● **Task 1**: According to the Snakeway configuration text, why does the server keep running on its old configuration when a reload contains an error such as a route pointing to a non-existent service? Answer in one to three sentences.
● **Task 2**: In the Snakeway configuration text, which endpoint receives a POST request to trigger a reload through the admin API?
● **Task 3**: Copy the stretch of the Snakeway configuration text from "Snakeway supports zero-downtime" through "the /admin/reload endpoint.".

Snakeway uses a flexible, directory-based configuration model designed for both simplicity and scale.

The heart of Snakeway’s configuration is the snakeway.hcl file. This file defines the global server settings and modular configuration file locations.

A typical snakeway.hcl looks like this:

server {
version = 1
pid_file = "/var/run/snakeway.pid"
ca_file = "/path/to/certs/ca.pem"
}
include {
devices = "device.d/*.hcl"
ingresses = "ingress.d/*.hcl"
}

The include section allows you to split your configuration into logical parts using glob patterns.

  • ingress.d/: Define your Ingress files.
  • device.d/: Define the Devices that should be active in the request pipeline.

When Snakeway starts (or reloads), it discovers all files matching these patterns, parses them, and merges them into a single unified runtime configuration. This is discussed in more detail in Configuration Internals.

Snakeway supports zero-downtime configuration reloads. This means you can update your routes, add new services, or change device settings without dropping active connections.

Before a reload is applied, Snakeway performs a full semantic validation of the new configuration. If any errors are found (e.g., a route pointing to a non-existent service), the reload is aborted, the errors are logged, and the server continues running with the previous, stable configuration.

Reloads can be triggered in two ways:

Send a SIGHUP signal to the Snakeway process.

Terminal window
snakeway reload

If enabled the admin API is enable, you can send a POST request to the /admin/reload endpoint.

For example:

Terminal window
curl -X POST https://127.0.0.1:8440/admin/reload

You can manually validate your configuration directory at any time using the config check command:

Terminal window
snakeway config check --path /etc/snakeway/

This will report any syntax errors or logical inconsistencies in your configuration files before you attempt to apply them to a running server.

● **Data excerpt**:

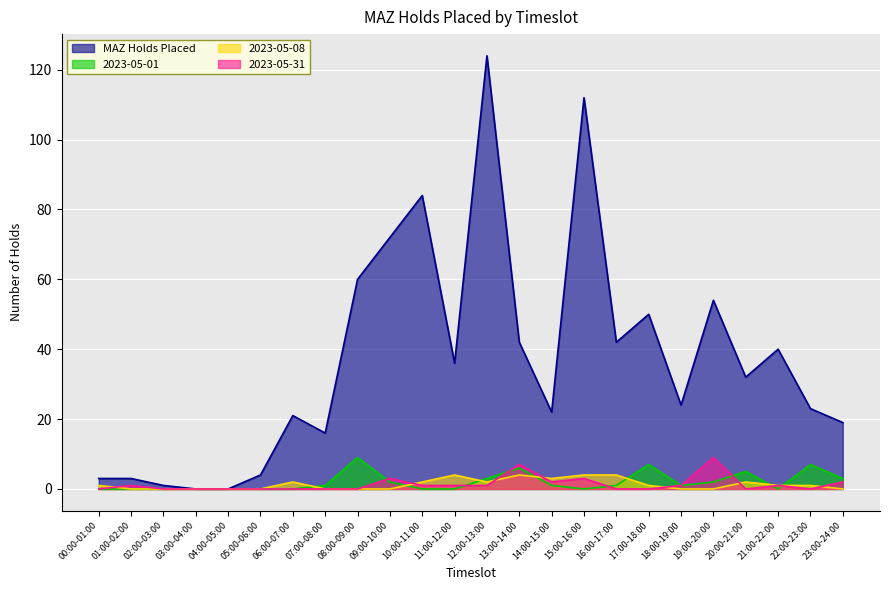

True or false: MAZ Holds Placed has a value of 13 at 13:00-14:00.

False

● **Written response 1**: Snakeway runs a full semantic validation of the new configuration before applying a reload. When errors are found, it aborts the reload and logs the errors. The server then continues with the previous, stable configuration.

● **Written response 2**: The /admin/reload endpoint.

● **Written response 3**:
Snakeway supports zero-downtime configuration reloads. This means you can update your routes, add new services, or change device settings without dropping active connections.

Before a reload is applied, Snakeway performs a full semantic validation of the new configuration. If any errors are found (e.g., a route pointing to a non-existent service), the reload is aborted, the errors are logged, and the server continues running with the previous, stable configuration.

Reloads can be triggered in two ways:

Send a SIGHUP signal to the Snakeway process.

Terminal window
snakeway reload

If enabled the admin API is enable, you can send a POST request to the /admin/reload endpoint.